CBC news said XP was out in the dark with no solutions for a patch and Microsoft has stopped updating XP.

It was suggested that XP users stop using IE all together.

farss wrote on 5/1/2014, 7:06 AM

You're worried about this about 1 week after a major flaw was discovered in SSL?

The Heartbleed Bug

[I]The Heartbleed bug allows anyone on the Internet to read the memory of the systems protected by the vulnerable versions of the OpenSSL software. This compromises the secret keys used to identify the service providers and to encrypt the traffic, the names and passwords of the users and the actual content.
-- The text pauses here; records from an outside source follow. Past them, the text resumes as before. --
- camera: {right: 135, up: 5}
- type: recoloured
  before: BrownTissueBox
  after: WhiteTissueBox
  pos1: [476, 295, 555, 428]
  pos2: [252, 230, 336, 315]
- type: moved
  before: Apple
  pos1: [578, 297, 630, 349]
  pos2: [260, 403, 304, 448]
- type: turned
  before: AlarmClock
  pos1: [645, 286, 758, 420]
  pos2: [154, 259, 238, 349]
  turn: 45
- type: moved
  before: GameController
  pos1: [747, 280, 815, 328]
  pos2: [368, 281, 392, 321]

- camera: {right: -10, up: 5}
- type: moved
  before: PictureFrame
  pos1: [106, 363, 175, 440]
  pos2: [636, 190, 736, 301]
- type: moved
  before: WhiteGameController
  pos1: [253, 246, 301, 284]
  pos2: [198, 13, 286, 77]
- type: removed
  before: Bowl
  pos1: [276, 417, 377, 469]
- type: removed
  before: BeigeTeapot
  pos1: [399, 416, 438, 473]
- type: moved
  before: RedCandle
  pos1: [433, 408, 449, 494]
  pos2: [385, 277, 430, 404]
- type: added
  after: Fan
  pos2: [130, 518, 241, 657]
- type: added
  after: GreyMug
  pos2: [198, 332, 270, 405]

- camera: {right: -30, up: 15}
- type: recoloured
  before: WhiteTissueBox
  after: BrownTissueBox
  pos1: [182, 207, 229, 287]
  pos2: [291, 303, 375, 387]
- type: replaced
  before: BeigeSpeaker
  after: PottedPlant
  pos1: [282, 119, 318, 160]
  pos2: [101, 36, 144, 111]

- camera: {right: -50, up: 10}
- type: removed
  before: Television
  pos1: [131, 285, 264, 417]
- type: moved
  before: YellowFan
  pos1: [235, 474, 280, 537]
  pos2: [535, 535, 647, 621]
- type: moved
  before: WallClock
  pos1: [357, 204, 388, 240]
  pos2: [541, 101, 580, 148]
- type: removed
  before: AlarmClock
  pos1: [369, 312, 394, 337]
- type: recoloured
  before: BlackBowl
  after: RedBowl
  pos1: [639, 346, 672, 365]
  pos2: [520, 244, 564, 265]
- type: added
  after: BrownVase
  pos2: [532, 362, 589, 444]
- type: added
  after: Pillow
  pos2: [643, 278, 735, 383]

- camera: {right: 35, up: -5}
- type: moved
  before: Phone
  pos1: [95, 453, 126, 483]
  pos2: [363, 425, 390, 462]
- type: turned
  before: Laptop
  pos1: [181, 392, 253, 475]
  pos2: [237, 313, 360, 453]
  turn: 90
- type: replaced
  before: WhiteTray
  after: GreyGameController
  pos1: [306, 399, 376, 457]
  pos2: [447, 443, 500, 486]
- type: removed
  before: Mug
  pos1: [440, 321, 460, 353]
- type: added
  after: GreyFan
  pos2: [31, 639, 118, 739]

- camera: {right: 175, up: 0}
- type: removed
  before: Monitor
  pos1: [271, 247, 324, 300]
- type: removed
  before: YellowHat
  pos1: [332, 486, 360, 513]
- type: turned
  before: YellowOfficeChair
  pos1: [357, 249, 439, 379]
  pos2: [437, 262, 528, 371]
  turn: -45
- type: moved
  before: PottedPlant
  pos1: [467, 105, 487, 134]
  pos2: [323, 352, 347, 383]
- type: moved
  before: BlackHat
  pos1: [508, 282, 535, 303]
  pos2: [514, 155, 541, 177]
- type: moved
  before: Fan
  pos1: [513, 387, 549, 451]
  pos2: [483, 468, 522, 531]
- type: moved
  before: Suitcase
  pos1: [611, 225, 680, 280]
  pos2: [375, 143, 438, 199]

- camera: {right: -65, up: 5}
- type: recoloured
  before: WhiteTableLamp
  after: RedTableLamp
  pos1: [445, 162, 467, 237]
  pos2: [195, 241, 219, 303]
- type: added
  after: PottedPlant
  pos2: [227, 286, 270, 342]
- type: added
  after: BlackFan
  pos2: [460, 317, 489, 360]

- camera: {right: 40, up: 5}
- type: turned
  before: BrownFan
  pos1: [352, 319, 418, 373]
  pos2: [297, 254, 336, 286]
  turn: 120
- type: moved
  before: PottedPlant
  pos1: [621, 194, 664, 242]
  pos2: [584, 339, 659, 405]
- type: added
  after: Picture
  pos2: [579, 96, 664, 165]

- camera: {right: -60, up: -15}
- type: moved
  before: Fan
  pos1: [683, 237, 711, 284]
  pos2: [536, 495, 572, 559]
This allows attackers to eavesdrop on communications, steal data directly from the services and users and to impersonate services and users.[/I]

The only way to protect yourself from this is to hope every website that you're using for secure transactions has patched the bug and then change your password(s)

Bob..

JJKizak wrote on 5/1/2014, 7:45 AM

Why is Chrome less vulnerable?
JJK

craftech wrote on 5/1/2014, 7:54 AM

Thanks Riredale. I just executed the command line "regsvr32 -u "%CommonProgramFiles%\Microsoft Shared\VGX\vgx.dll."

With respect to some of the comments here regarding other browsers, the article Riredale linked said the following:

"People say one browser is more secure than another, but this can happen in any browser or application," Aviv Raff, chief technology officer with Seculert, told the E-Commerce Times.

"The reason this browser was targeted was because they knew their targeted entity was using the browser," he added. "If someone is using Chrome or Firefox, and they want to target them, they'll find a vulnerability."

John

Former user wrote on 5/1/2014, 7:57 AM

I have used IE almost exclusively for years. I have not had a virus in years. It works with all sites, unlike some of the other browsers.

Dexcon wrote on 5/1/2014, 8:08 AM

Same here - no problems with IE.

I have more problems with my landline phone with scammers ringing saying that they're from XXXX computer company (originally from Microsoft tech support) and they've identified a problem with my computer - including at a time when I'd just moved into a new house with a temporary phone number and with no internet connection or computer at the house. I am so sarcastic with those scammers now that they hang up fairly quickly.